COS 47-9
Impacts of a non-native grass invasion decline with succession
Biological invasions are known to inhibit native biodiversity and alter habitats and ecosystem processes. However, the majority of invasion impact research has focused on comparing species and characteristics in invaded and nearby invasion-free habitats or evaluating invasion impacts over relatively brief time periods. As such, little is known about how the impacts of invasions might change over successional time frames. To evaluate the longer-term effects of plant invasions, we established plots with communities of native trees and commonly associated herbaceous species and then experimentally invaded half of all plots with Microstegium vimineum (stiltgrass), one of the most widespread and problematic invasive plants in eastern deciduous forests. After five years, we divided the plots into quadrats and applied prescribed fire to one quadrat per plot in the spring of two subsequent years. Over the course of eight years, we quantified the relative dominance of Microstegium, the diversity, composition, and abundance of native herbaceous species, and the recruitment and performance of trees, thereby providing a long-term measure of the impacts of an aggressive invasive plant.
Results/Conclusions
Initially, Microstegium dominated invaded plots, constituting more than 65% of average plot biomass during the first three years of the experiment.
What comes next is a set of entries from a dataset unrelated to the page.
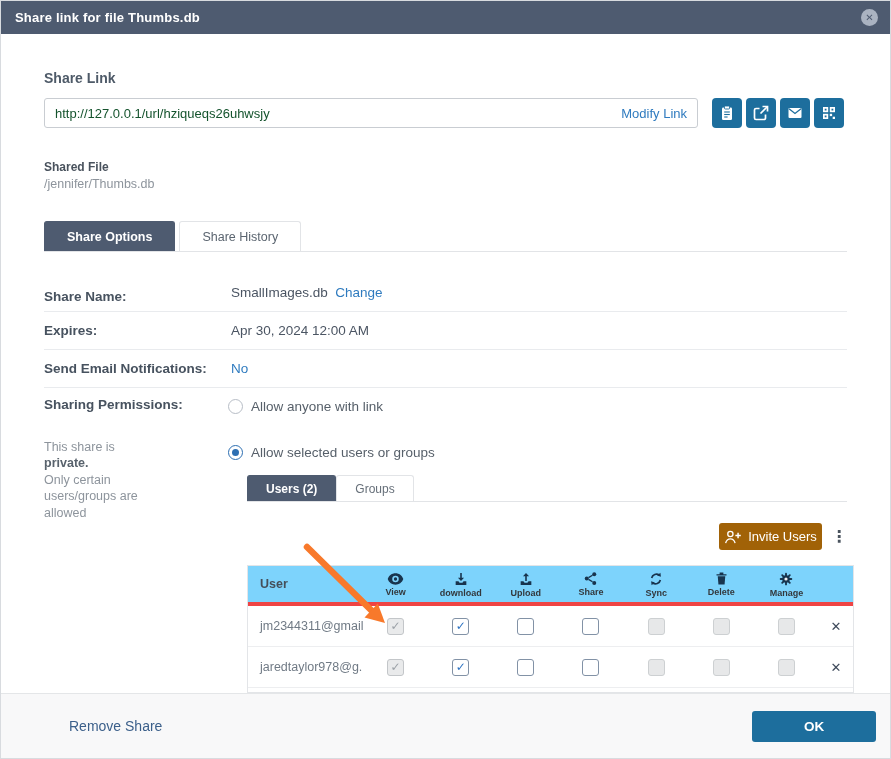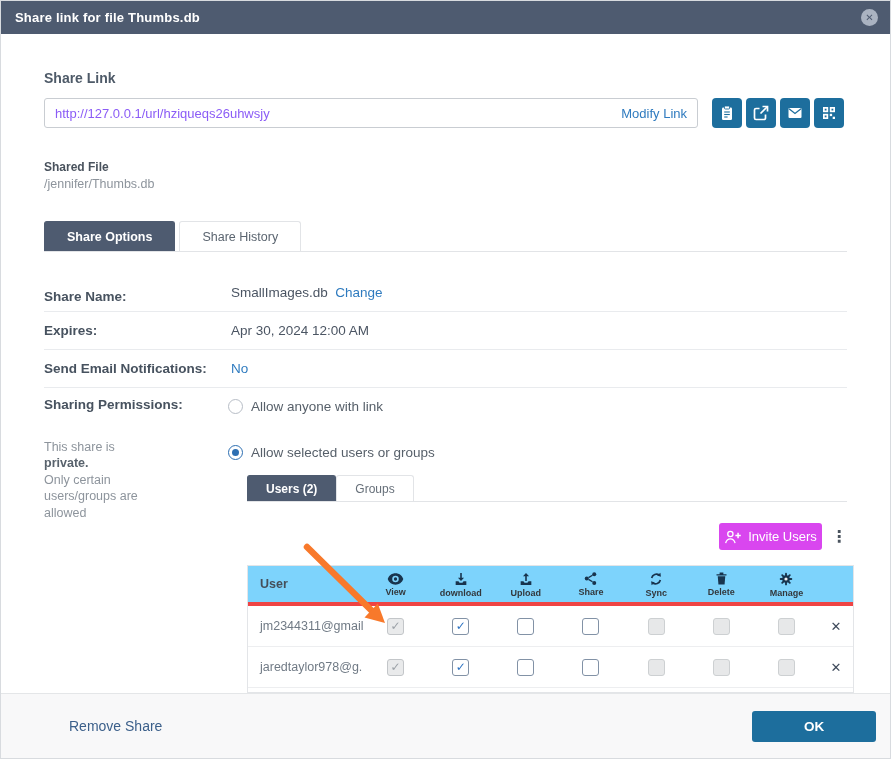--- a/index.html
+++ b/index.html
@@ -15,7 +15,7 @@
   
   .share-link-label { position:absolute; left:43px; top:69px; font-size:14px; font-weight:600; color:#4e5a68; }
   .link-input { position:absolute; left:43px; top:97px; width:654px; height:30px; border:1px solid #c9cdd2; border-radius:3px; background:#fff; display:flex; align-items:center; padding:0 10px; }
-  .link-url { flex:1; font-size:13px; color:#8b5cf6; white-space:nowrap; overflow:hidden; }
+  .link-url { flex:1; font-size:13px; color:#14532d; white-space:nowrap; overflow:hidden; }
   .modify-link { font-size:13px; color:#2f7bbf; cursor:pointer; }
   .act-btn { position:absolute; top:97px; width:30px; height:30px; border-radius:4px; background:#1d6e9d; border:none; display:flex; align-items:center; justify-content:center; cursor:pointer; }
The abundant invasion resulted in 46-64% less native herbaceous species biomass, nearly 40% lower diversity, and significantly less natural tree recruitment in invaded than control plots during the early years of the experiment. However, the invasion began to rapidly decline four years into the experiment and after eight years, Microstegium represented less than 1% of plot biomass, regardless of the fire treatment. As the invasion waned, native herbaceous species recovered such that there was no difference in native biomass during years seven and eight. Across invasion treatments, fire significantly reduced tree density and increased light availability, thereby promoting native herbaceous performance, particularly forbs. The effects of fire and invasion were synergistic and persistent in that tree density was 64% lower in invaded subplots treated with fire at the end of the experiment. The pronounced initial impacts of the invasion followed by decline of the invasion and recovery of native species demonstrate that although the effects of plant invasions can be dramatic, they may be overwhelmed by ecological succession over the long term.